Six Danish pension funds have given their members an opportunity to vote on fossil fuel divestment. The votes come as the divestment movement continues to gather pace.
According to the Guardian, academics, civil engineers and architects in Denmark voted in favour of their pension funds selling off their holdings in coal and high-risk oil and gas investment because of the role they play in climate change. In contrast, enough lawyers, vets and other engineers failed to support divestment.
The six pension funds represent around 5% of all workers in Denmark and have €32 billion (£23.8bn) in assets.
Speaking to the newspaper, Professor Thomas Meinert Larsen, from the Copenhagen University and part of the divestment campaign, said, “We are very happy with the success we have had so far. It is very encouraging that we have had more support this year than last year. We think it is only moving in one direction.”

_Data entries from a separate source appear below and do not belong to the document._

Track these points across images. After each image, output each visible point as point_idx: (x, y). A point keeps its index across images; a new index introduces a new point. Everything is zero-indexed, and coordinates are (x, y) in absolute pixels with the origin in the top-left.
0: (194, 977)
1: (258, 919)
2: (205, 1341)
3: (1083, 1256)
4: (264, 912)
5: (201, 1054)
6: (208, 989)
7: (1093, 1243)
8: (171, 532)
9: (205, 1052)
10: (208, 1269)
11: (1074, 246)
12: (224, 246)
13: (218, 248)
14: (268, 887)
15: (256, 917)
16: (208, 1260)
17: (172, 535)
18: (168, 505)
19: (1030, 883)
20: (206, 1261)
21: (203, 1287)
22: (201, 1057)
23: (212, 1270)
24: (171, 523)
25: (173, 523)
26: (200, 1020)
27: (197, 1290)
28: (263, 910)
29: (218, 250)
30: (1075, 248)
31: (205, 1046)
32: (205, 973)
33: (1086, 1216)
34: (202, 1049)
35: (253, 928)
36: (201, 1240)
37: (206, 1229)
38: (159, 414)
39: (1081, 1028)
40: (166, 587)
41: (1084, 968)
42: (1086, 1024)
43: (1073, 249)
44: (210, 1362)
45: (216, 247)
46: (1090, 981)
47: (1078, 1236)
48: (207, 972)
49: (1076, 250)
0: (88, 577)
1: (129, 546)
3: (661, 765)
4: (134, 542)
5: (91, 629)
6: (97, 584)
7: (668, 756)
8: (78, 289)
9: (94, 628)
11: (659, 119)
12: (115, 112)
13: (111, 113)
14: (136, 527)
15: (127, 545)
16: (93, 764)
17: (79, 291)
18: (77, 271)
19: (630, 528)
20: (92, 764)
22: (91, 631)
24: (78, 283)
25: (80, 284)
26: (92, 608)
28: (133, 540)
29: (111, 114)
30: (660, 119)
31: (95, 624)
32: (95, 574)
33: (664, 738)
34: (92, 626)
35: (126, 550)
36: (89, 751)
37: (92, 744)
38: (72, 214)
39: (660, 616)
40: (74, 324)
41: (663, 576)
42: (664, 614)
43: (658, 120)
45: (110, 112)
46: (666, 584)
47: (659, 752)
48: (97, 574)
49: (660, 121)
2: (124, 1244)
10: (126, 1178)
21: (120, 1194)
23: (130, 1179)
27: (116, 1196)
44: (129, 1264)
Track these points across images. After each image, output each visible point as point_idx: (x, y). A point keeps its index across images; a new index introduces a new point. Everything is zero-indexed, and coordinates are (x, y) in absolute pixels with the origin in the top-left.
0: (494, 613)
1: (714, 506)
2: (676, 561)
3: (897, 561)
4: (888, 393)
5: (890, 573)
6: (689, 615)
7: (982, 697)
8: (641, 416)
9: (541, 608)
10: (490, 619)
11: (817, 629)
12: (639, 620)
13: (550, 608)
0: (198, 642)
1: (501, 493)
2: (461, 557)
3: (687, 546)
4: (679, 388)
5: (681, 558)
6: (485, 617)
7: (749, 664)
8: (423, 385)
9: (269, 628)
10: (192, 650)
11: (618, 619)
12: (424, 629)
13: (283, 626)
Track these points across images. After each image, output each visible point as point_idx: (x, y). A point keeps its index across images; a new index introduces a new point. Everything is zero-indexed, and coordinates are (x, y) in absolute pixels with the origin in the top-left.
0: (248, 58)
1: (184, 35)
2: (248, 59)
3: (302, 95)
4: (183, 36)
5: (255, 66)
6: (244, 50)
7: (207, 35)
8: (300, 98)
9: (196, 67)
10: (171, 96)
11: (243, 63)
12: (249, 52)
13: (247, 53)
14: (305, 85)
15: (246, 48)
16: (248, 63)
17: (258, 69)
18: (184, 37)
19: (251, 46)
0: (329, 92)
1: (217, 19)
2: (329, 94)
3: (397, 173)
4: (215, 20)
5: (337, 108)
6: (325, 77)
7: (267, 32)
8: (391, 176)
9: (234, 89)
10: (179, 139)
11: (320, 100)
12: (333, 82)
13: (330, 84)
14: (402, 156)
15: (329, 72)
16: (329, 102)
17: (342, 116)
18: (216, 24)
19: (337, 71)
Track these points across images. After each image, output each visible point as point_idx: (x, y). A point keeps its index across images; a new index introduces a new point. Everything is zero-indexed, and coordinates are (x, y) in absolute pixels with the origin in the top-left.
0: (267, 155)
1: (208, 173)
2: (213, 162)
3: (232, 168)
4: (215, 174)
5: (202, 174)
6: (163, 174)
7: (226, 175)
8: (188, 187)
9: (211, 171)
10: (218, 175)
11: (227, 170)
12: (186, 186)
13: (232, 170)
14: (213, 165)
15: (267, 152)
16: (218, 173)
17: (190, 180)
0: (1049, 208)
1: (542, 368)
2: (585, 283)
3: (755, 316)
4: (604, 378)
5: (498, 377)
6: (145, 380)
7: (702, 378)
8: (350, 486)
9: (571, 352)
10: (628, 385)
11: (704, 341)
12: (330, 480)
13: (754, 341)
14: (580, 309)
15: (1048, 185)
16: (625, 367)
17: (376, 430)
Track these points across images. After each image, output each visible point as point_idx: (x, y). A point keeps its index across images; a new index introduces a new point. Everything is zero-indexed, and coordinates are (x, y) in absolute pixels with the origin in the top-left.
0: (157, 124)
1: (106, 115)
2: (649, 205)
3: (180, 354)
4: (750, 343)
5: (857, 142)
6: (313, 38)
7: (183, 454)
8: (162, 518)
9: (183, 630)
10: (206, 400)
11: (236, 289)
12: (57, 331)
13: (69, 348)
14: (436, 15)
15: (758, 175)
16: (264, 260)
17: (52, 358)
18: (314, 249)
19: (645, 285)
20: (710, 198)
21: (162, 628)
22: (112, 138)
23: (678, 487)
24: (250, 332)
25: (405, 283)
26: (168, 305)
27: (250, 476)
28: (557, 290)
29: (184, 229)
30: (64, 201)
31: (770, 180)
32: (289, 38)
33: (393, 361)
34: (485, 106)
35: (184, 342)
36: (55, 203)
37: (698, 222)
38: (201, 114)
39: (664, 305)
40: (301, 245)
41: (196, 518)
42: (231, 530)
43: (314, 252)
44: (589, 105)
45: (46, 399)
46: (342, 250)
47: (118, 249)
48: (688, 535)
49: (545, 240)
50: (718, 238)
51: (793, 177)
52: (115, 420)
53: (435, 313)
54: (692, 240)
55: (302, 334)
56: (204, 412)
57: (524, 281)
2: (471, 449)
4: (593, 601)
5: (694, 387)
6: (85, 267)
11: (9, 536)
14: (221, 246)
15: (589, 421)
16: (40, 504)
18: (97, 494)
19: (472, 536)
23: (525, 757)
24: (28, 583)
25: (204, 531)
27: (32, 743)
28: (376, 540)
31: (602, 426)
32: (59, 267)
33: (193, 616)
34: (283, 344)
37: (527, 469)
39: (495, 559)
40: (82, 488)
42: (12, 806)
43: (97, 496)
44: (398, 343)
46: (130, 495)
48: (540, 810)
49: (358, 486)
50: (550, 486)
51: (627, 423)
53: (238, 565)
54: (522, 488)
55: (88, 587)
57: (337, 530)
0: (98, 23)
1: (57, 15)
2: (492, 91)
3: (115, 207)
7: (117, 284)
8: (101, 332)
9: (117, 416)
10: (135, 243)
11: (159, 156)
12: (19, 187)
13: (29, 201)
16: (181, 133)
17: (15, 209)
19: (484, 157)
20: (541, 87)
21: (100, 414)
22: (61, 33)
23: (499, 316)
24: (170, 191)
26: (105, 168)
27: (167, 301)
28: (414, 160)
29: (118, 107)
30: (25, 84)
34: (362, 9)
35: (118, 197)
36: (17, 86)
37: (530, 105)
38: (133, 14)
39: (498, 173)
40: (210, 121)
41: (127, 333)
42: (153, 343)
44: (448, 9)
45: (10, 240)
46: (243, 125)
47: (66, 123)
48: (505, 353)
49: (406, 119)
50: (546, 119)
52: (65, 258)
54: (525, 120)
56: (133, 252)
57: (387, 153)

While some people argue that engagement is a better way of creating change within the fossil fuel industry Larsen disagrees. He added, “They say their engagement is really successful. SO we say ‘can you show us some examples?’ But they can’t really come sup with anything.”
Institutions, including pension funds, universities and religious organisations, are increasingly committing to fossil fuel divestment as the movement gathers pace. Most recently the Church of England announced it would divest from coal the tar sands, two of the most polluting fossil fuels, because of how they are impacting climate change and the world’s poor.
As well as an ethical case for divestment, there is also a financial case. Studies have suggested that when the need to tackle climate change is factored in many fossil fuel reserves, and as a result investments, are overvalued.